Like you I understand the trauma of a difficult childhood and how friends from the past can dredge up old repressed memories. And it can be therapeutic to focus on the here and now, but in my experience those feelings do come back to bite you in the bum in one way or another. And closing yourself off from friends can make you quite lonely. And you are very right this world is hectic. Friends take time but it is important. It can change your life and theirs. Unfortunately I'm not blessed with a large family to throw myself into and if everyone continues to be like that and focus only on their families because their too busy for people like me, I will never make new friends.

I hear what you're saying though, a couple of really close treasured friends is so much better than a hundred acquaintances kept at arms' length.
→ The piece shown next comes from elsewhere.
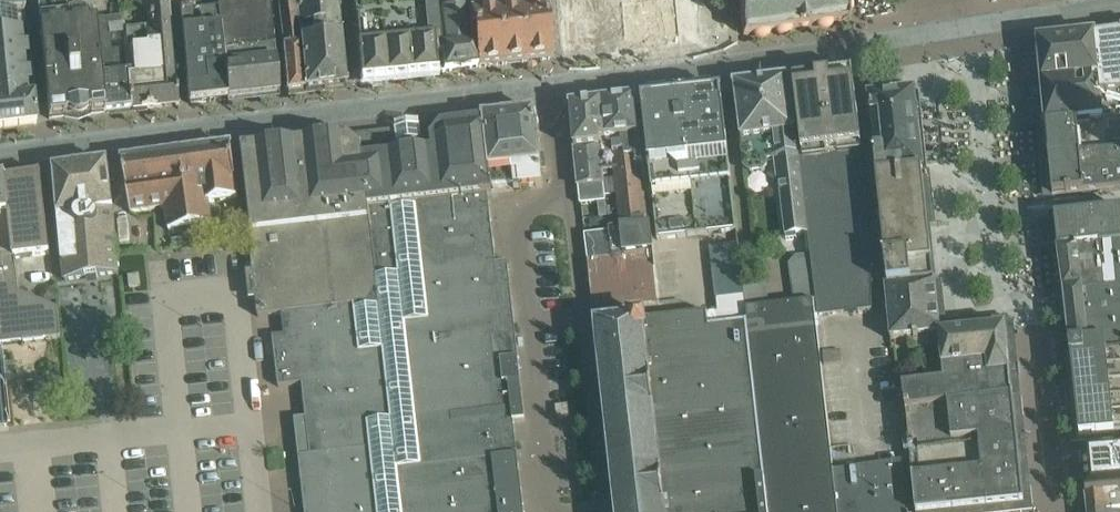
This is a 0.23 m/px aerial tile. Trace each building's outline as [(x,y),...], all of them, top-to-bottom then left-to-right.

Thanks so much for this insightful response, Raych. We're lucky to have you in the Minti community. I've been reading many of your comments and you always have something great to say. Thanks again
's Hayley xxx


Reply Reply Report
youngmumof2
5.00 (Excellent) | February 2007 | youngmumof2
Nice thought
I only left high school 5 years ago and i sometimes miss my old friends. but then i realise that life is always moving forwards never backwards and you are given the friends you need not the ones you want.


Reply Reply Report
      NickysMumMum
5.00 (Excellent) | February 2007 | NickysMumMum
Nice thought
I think it's a good idea to keep in touch with your good friends, you might miss them even more in five years time. I know it's really effected me but everyone's different. Yes we do move forwards not backwards and this is a really good way to live our lives, being future oriented. But some of our feelings and emotions remain anchored in the past and do need to be resolved. Thanks heaps for your response.